履歴の採取】 1.
1.痛み:排便時に生じる周期的な痛みが裂肛の主な症状です。 排便時.糞塊が潰瘍部の神経終末を刺激し.直ちに肛門に焼けるような痛みが生じるが.排便後数分で痛みは和らぐ。 その後.内括約筋の痙攣により痛みが強くなることがあり.括約筋が疲労して筋肉が弛緩するまで.30分から数時間続くことがあります。 上記の現象は.臨床的には裂肛痛サイクルとして知られています。 済南中医薬病院肛門科 孟永
2.便秘:肛門の痛みで排便を嫌がるため.便秘が長く続き.便が乾燥して硬くなり.それが裂肛を悪化させるという悪循環に陥ることがある。
3.便潜血:排便時に便の表面や便せんに少量の鮮血が付着したり.排便後に鮮血が滴下することがある。 大量出血はまれです。
4.肛門周囲のかゆみ.おりもの.下痢など。
身体検査]。
1.一般試験。
2.現地審査
急性肛門裂傷は,持続時間が短く,色は赤色で,基底部は軽く,裂け目は新鮮で整然としており,瘢痕形成はない。 慢性裂肛は長く.再発し.基部が深く凹凸があり.上端に肥厚性肛門乳頭.下端にセンチネル痔核を伴うことが多く.一般に裂肛三徴と呼ばれるものである。
付帯する調査】について]
手術前の定期検査。
診断名
排便痛の病歴から.典型的な間欠的な痛みの周期と痛みの周期から.どちらも診断することは難しくありません。 局所検査で「裂肛の3徴候」が認められれば.診断は明らかです。 側肛門裂.あるいは多発性の裂肛がある場合は.炎症性腸疾患(クロノルキア症.結核.潰瘍性大腸炎など).腫瘍.性病の初期症状として考えるべきで.特にクロノルキア症では必要なら生検が可能である。
治療の原則
治療の原則は.便を柔らかくすること.便を開いた状態にすること.痛みを止めること.括約筋の痙攣を和らげることで悪循環を断ち切り.創傷治癒を促進させることです。 具体的な施策は以下のとおりです。

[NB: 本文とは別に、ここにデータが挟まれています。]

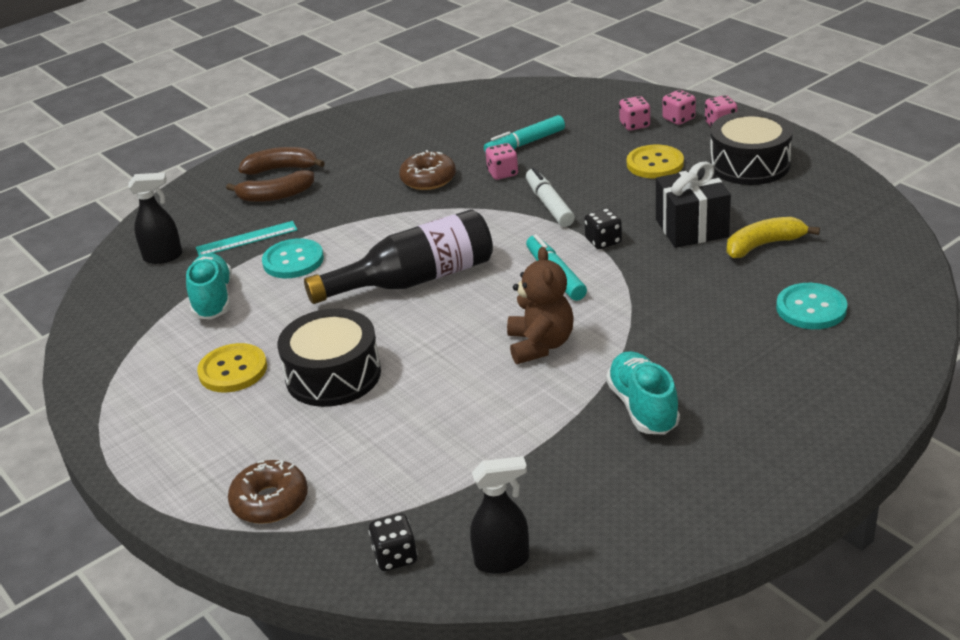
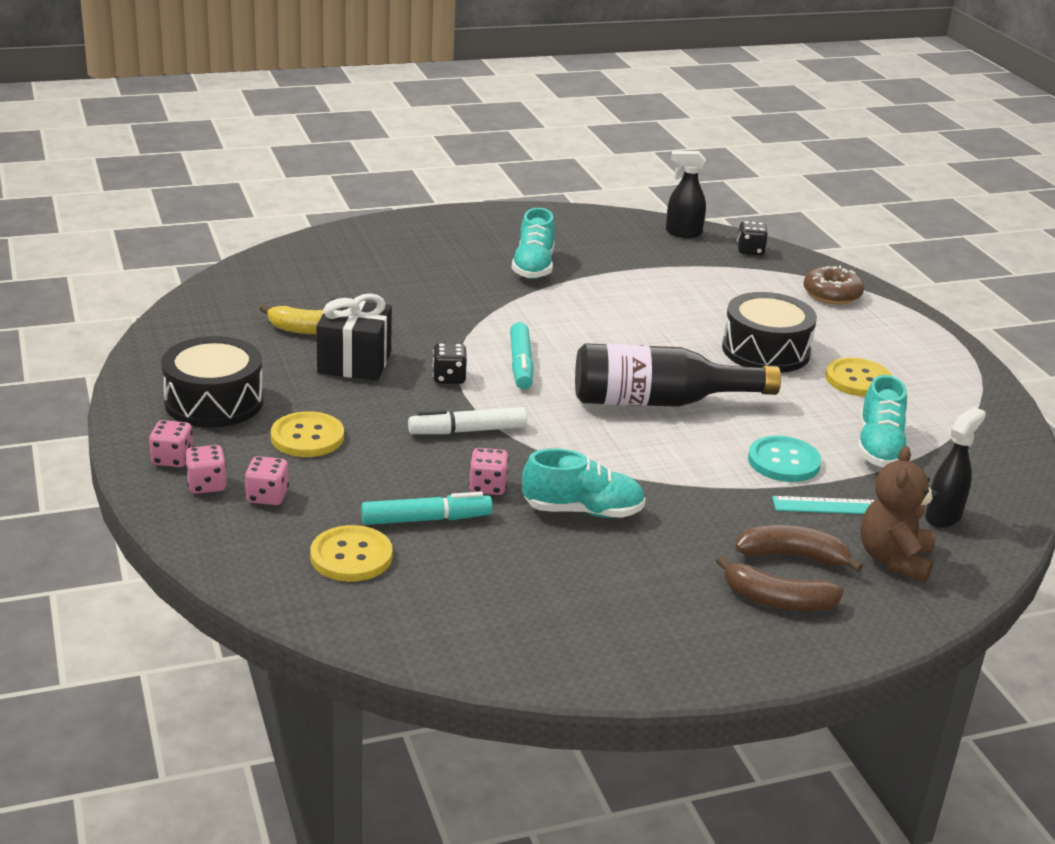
camera: 165 degrees left, 5 degrees down
black spray bottle [128,173,183,264] -> black spray bottle turned 120 degrees clockwise [925,407,986,528]
brown donut [399,150,456,190] -> turquoise shoe [522,449,646,518]
brown teddy bear [507,247,573,364] -> brown teddy bear moved to [860,446,938,583]
white marker [526,167,575,227] -> white marker turned 75 degrees clockwise [408,407,527,434]
turquoise button [776,283,847,329] -> none
none -> yellow button [310,525,393,582]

1.便を開かせる:下剤の内服やパラフィンオイルで便を柔らかくし潤滑にし.繊維質の食べ物を増やし.良い腸の習慣を身につけ.徐々に便秘を改善する。
2.局所座浴:排便の前後に過マンガン酸カリウムを使用してぬるま湯に座ると.患部が清潔に保たれ.局所の血行促進や内括約筋の弛緩が期待できます。

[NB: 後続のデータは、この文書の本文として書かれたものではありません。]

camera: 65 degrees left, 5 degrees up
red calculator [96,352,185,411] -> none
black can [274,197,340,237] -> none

3.肛門管拡張:肛門乳頭腫と前哨痔核を合併しない急性および慢性裂肛の患者さん向け。 肛門管拡張後は肛門括約筋の痙攣が解除されるため.術後すぐに痛みを和らげることができるのです。 拡張後.裂け目は拡大し開放され.表層部の傷は早く治すことができます。 しかし.この方法は出血.肛門周囲膿瘍.痔核脱出.短期間の便失禁を合併することがあります。
4.外科的治療
長期間治らない裂肛で.手術以外の治療が有効でない場合は.以下のような手術療法が行われます。
(1) 裂肛切除術 前方センチネル痔核.裂肛.肥厚性肛門乳頭を切除し.内括約筋の一部を垂直切断し.自然治癒する新鮮な創を形成する。
(2) 内括約筋切開術 内括約筋の痙攣・収縮が裂肛痛の主な原因であるため.内括約筋切開術で治療することが可能です。 通常の内括約筋切開法です。
(3)後方内括約筋切開術。
(1)側方開放式内括約筋切開術。
(2) 外側皮下内括約筋切開術。
有効性の基準
1) 治癒:治療後.症状が消失し.創傷面も治癒する。
2.改善:治療後.症状が軽減される。
3.治癒していない:治療を行わずとも症状の改善が見られないこと。
排出基準】について
臨床的に治癒または改善がみられた方。